Complete the following:
[1] In the text about Testing Scripture, how long has John Polkinghorne read the Bible every day?
[2] Print, word for word, the stretch of the text about Testing Scripture from "Moreover, this revelation" through "the text witnesses.".

Provided text:
● ● ● ● ● ● ●
In the introduction to his new book, Testing Scripture: A Scientist Explores the Bible, he writes, “Scripture has been very important to me in my Christian life. For more than sixty years I have read the Bible every day and when in middle life I was ordained as an Anglican priest, I undertook the welcome duty of saying the Daily Office. Every year this takes me through the whole of the New Testament and a good deal of the Old Testament.”
So, this book is not only written by a really smart guy (!) but by a man who has soaked himself in Scripture daily as a Christian and in his vocation as a servant of Christ. How could we not listen to the perspective of a brother with this kind of knowledge and experience? That is exactly what I’d like to do in the days to come. We will have a series of posts on his new book, listening and responding to John Polkinghorne’s unique point of view.
Having said all that, you should know that Testing Scripture is not an academic work. As its author tells us,“Its principal purpose is simply to help the contemporary reader to engage in a serious and intellectually responsible encounter with the Bible.”
“Ancient pictures of the four evangelists sometimes show them sitting at their desks while a small bird, representing the Holy Spirit, whispers in their ear to tell them what to write. Is that what the Bible is: a divinely dictated book, every word of which conveys absolute and unquestionable truth? I do not think so. For me it is something altogether more subtle. Just as God does not write universal messages in the sky but works more hiddenly, inspiring and guiding individuals and communities, so in a similar way Scripture is inspired by God but written by human beings, in order to be interpreted and understood by them in their succeeding generations.”
John Polkinghorne, a scientist, says the Bible is more like a laboratory notebook in which critical historical data have been recorded than a textbook that gives readers ready-made answers. This is helpful, but might be somewhat misleading. For the Scriptures do not record mere observations but interpreted history that advances particular theological perspectives. However, his main point stands: for the most part, the Bible does not transmit propositions as much as it gives a record of people and events through which God acted and made himself known.
Moreover, this revelation speaks to us of a personal God — “a God who does particular things with particular people in particular circumstances.” God’s “personal style” is reflected in the fact that he chose one nation through whom to reveal himself, interacting with individuals and families over the course of his dealings with Israel. Furthermore, this “scandal of particularity” becomes even more focused when we come to the New Testament and the spotlight falls on one man — Jesus of Nazareth. In Jesus we come to understand that “the Word of God” is not a written text, but a Person to whom the text witnesses.
● ● ● ● ● ● ●
Given records:
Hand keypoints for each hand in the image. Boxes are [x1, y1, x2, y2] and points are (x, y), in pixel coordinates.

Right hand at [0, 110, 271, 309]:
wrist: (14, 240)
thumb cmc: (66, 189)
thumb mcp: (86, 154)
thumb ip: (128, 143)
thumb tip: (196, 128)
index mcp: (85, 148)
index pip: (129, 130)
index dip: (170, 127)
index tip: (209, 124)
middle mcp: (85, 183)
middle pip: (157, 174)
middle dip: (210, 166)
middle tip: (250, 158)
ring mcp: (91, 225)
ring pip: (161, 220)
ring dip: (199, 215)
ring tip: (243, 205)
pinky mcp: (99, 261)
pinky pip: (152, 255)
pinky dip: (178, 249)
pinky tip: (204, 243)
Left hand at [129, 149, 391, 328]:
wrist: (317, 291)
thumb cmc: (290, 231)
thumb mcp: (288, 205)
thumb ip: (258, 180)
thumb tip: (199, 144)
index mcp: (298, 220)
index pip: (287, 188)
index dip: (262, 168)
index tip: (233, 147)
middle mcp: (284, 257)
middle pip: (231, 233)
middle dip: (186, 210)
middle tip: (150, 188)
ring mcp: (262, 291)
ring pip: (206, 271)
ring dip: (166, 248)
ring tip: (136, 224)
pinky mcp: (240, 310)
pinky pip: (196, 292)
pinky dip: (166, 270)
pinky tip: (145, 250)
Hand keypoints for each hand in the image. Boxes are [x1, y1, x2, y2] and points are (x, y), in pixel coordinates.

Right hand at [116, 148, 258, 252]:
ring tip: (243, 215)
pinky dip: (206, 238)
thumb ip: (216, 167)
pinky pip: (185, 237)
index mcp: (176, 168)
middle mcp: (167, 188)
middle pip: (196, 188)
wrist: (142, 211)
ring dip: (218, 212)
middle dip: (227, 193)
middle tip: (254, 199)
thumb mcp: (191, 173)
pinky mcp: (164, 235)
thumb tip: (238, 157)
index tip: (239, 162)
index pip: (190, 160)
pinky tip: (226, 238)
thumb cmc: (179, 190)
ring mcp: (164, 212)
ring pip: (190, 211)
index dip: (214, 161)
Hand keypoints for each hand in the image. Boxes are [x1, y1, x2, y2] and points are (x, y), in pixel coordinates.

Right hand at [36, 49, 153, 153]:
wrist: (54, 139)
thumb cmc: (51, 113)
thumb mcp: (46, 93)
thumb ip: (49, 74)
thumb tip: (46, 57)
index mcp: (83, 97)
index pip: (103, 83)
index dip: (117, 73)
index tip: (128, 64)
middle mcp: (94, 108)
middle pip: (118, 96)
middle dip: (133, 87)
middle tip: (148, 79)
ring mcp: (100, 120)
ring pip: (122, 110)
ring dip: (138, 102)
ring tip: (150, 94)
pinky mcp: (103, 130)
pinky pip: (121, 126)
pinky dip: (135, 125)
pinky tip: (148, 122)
● ● ● ● ● ● ●
Solutions in order:
[1] More than sixty years.

[2]
Moreover, this revelation speaks to us of a personal God — “a God who does particular things with particular people in particular circumstances.” God’s “personal style” is reflected in the fact that he chose one nation through whom to reveal himself, interacting with individuals and families over the course of his dealings with Israel. Furthermore, this “scandal of particularity” becomes even more focused when we come to the New Testament and the spotlight falls on one man — Jesus of Nazareth. In Jesus we come to understand that “the Word of God” is not a written text, but a Person to whom the text witnesses.